=== ЗАДАНИЕ 1 ===
Что, по словам Артура из отрывка о цыганах из Авдотьина, означает выражение «Табор уходит в небо»?
=== ЗАДАНИЕ 2 ===
Пожалуйста, перепишите отрывок о цыганах из Авдотьина от «Лошадей нигде не» до «только на словах.», поменяв «автомобили» на «машины».

=== ИСХОДНЫЙ ОТРЫВОК ===
Лошадей нигде не видно. Цыгане из Авдотьина давно попрощались с лошадиной темой – у них автомобили, мобильные телефоны, дивиди-проигрыватели, никаких признаков, что табор по-прежнему уходит в небо. Он похож на птицу с подбитыми крыльями и ощипанными перьями, которая летает уже только на словах.
Артур рассуждает:
– «Табор уходит в небо» – это выражение, оно означает, что табор свободен. Мы же не как русские. Мы признаем русские законы, у нас русские паспорта, мы граждане России, но у нас немножко свой есть закон. Мы его соблюдаем, как соблюдали наши предки. Мы не можем изменить своим законам по российским законам! У нас девочка вырастает – двенадцать, тринадцать лет, мы ее выдаем замуж, мы не можем поступить по российскому закону, если у нас свой закон. У нас кара идет сверху!
Котляры набожны, но еще сильнее небесной кары они боятся осуждения соплеменников, боятся, что люди скажут: «Ты живешь не по-цыгански – значит, ты не цыган, уходи из табора!»
Браки у котляров, по нашим меркам, действительно ранние. Невесту жениху выбирают родители. «Ни одна цыганка не вышла замуж по любви», – говорят в таборах. Тут принцип другой: стерпится-слюбится. У такого подхода есть свои основания.
– Вот у вас, у русских, – я извиняюсь, конечно, за свои слова, – у вас тринадцать-четырнадцать лет все идут на дискотеку, – продолжает Артур, – а у нас – запрещено. После дискотеки парень делает что-то неправильное, ну пьет или колется, а у нас мы пресекаем. И у нас женят человека в тринадцать–пятнадцать лет, чтобы у него ребенок появился. Чтобы он сам заботился о своей семье и чтобы он не гулял по левой.
В прежнее время самоуправство родителей в этом вопросе было крайне велико, а сейчас обычай превращается в ритуал, отец считается с мнением сына, сын может упереться и свадьбы не будет, а раньше согласие сына не требовалось.

=== ИСХОДНЫЕ ЗАПИСИ ===

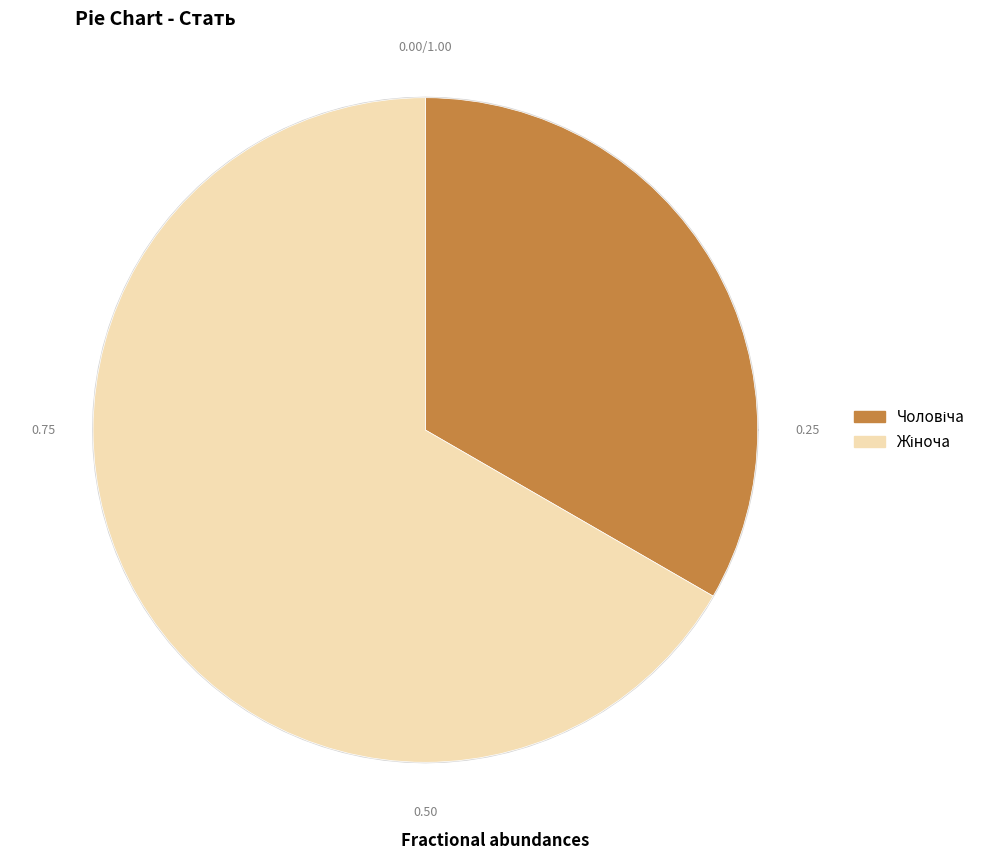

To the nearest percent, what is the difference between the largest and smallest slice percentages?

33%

...

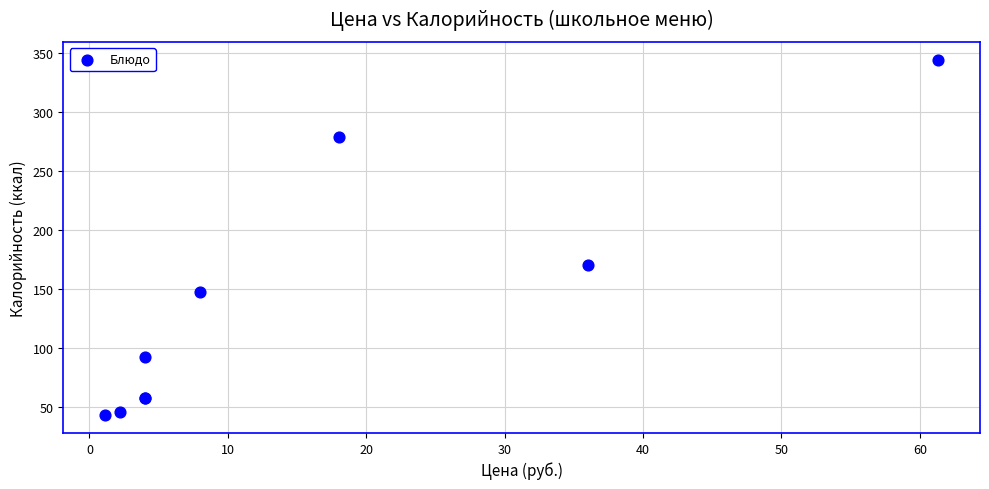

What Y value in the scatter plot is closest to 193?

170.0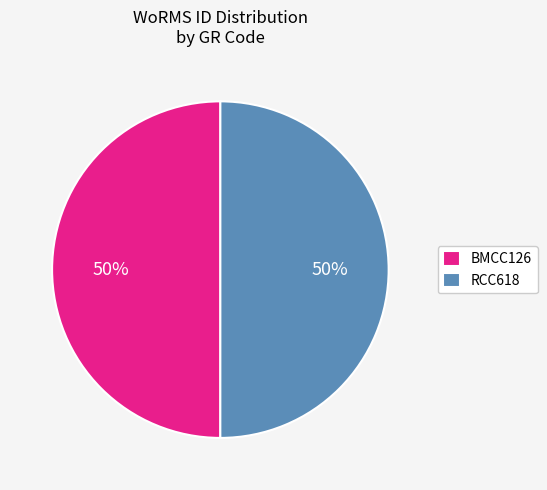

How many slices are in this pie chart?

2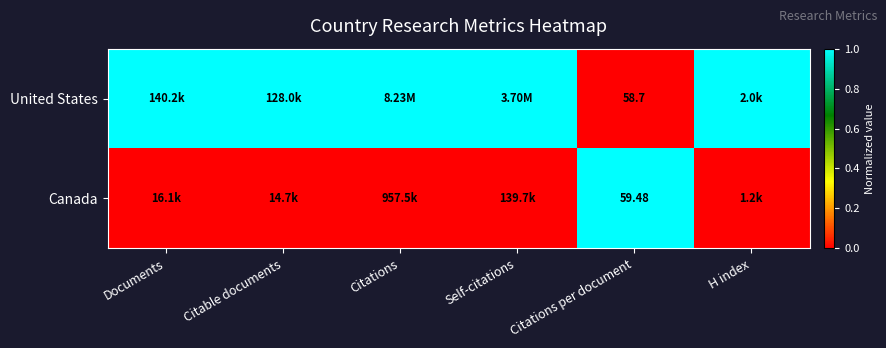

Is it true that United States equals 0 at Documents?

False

=== ОТВЕТ 1 ===
Оно означает, что табор свободен.

=== ОТВЕТ 2 ===
Лошадей нигде не видно. Цыгане из Авдотьина давно попрощались с лошадиной темой – у них машины, мобильные телефоны, дивиди-проигрыватели, никаких признаков, что табор по-прежнему уходит в небо. Он похож на птицу с подбитыми крыльями и ощипанными перьями, которая летает уже только на словах.